Earning rate: Usually at least 1% cash back or 1 point per $1 spent.
Devaluation: Points can be devalued by the issuer, while cash back can’t.
Redemption options: Statement credit, check or deposit for cash. Travel, merchandise, gift cards, cash and more for points.
When it’s the best choice: Points for frequent travelers. Cash back for everyone else.
Let’s take a look at two high-profile cards in a battle of cash back vs. points.
Citi Double Cash Card tops the cash back offerings with 2% cash back on all purchases and an introductory APR of 0% for 18 months on balance transfers, with a balance transfer fee of 3% intro fee ($5 min) for each transfer in first 4 months, after that 5% ($5 min) for each transfer. It also chases a $0 annual fee and requires good credit to get.
But if you’re a frequent traveler, Chase Sapphire Preferred is a more attractive option. It gives 5 points per $1 spent on travel purchased through Chase, 2 points per $1 on all other travel purchases, 3 points per $1 on dining and online grocery purchases, 3 points per $1 on select streaming services, and 1 point per $1 on all other purchases. It has an initial bonus of 80,000 points for spending $4,000 in the first 3 months.
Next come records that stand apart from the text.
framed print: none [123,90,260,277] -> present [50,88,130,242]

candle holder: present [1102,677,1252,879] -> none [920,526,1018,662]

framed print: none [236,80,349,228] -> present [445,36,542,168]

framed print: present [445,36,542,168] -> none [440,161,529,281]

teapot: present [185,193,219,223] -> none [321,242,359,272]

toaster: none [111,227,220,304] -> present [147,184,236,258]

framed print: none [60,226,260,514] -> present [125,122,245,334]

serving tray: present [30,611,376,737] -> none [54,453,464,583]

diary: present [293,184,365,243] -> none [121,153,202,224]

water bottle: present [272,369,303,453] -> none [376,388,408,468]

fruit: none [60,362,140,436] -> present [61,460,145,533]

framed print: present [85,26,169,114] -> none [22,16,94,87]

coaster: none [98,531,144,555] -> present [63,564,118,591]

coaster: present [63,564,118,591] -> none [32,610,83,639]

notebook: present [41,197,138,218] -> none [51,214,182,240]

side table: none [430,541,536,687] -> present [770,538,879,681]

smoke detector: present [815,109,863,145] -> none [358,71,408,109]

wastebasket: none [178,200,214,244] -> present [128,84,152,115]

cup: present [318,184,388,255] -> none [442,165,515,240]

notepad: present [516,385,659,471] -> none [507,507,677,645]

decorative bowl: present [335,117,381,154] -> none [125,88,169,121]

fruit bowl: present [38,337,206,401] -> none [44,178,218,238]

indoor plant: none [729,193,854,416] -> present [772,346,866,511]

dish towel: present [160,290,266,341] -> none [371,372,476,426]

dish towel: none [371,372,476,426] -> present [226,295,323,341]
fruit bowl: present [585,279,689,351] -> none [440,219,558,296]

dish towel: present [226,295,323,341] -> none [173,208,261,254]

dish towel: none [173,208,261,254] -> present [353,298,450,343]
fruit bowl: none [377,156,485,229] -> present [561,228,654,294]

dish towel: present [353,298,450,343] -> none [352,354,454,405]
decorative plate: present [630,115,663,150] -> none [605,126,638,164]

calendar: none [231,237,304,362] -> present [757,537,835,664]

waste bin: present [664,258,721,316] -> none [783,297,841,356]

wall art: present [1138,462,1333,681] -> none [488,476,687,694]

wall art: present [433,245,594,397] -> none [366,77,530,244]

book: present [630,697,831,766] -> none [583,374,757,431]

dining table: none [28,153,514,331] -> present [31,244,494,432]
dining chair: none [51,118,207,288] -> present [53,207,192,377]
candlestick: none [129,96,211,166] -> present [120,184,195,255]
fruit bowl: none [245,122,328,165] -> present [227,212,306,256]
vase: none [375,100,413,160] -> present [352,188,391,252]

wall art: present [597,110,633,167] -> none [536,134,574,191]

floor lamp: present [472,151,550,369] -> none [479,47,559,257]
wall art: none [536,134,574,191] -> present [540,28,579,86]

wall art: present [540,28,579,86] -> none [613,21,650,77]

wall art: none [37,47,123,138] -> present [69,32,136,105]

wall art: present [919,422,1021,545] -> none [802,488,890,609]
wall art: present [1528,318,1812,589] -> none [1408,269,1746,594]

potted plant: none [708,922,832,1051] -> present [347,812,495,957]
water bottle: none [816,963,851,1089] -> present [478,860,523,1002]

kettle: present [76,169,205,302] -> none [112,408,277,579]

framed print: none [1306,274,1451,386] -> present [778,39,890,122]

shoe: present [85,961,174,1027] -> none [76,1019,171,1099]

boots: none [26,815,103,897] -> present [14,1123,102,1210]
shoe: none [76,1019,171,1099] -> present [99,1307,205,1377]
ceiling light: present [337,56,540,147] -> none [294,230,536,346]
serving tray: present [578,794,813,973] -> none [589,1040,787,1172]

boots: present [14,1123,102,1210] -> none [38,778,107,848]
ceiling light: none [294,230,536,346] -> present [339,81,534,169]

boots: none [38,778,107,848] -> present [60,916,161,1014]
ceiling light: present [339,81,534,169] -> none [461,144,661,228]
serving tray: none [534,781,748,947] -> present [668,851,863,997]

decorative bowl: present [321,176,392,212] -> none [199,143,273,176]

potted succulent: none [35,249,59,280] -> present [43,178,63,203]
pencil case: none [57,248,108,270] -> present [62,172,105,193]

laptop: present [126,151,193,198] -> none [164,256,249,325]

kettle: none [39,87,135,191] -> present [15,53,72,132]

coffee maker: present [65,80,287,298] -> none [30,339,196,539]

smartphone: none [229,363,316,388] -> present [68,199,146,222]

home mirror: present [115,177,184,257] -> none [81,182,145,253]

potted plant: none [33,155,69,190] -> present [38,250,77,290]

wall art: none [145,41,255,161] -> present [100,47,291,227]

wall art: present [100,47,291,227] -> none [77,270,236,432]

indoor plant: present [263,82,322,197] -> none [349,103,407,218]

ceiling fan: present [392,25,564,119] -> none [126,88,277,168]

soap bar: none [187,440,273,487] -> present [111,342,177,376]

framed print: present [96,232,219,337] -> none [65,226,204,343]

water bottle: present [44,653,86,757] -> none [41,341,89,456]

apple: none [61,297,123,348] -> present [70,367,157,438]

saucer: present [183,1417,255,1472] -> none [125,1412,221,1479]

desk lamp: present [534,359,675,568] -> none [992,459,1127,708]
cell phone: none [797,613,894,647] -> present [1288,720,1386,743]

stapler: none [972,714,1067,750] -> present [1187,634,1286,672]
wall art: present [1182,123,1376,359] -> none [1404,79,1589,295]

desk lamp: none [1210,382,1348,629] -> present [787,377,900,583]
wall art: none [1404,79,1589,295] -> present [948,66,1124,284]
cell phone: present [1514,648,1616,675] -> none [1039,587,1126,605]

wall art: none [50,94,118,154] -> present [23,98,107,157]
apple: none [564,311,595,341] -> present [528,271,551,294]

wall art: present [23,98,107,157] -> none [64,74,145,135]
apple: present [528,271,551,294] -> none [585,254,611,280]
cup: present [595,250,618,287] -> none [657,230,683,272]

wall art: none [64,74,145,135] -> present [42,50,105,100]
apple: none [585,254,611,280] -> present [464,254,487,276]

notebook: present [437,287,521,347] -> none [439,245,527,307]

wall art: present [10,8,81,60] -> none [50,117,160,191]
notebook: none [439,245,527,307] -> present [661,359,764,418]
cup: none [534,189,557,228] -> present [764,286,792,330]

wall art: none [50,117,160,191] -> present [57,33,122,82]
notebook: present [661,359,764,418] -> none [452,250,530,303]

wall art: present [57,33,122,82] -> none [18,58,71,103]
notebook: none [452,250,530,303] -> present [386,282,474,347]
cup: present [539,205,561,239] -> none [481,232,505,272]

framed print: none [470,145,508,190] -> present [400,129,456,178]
This card’s points are worth 1 cent each toward cash back or gift cards or 1.25 cents each toward travel. There’s a $95 annual fee and the card requires good credit.
For both cash back and points cards, you can expect to lose your rewards if your account closes for any reason. Most cards don’t let your rewards expire over time. But Citi Double Cash Card’s cash back expires if you don’t use your card for 12 months. And on points cards alone, your points can be devalued if the issuer decides to charge more points for its rewards. So, frequent redemption is essential.
So, the bottom line is that frequent travelers should check out points cards. Otherwise, cash is king.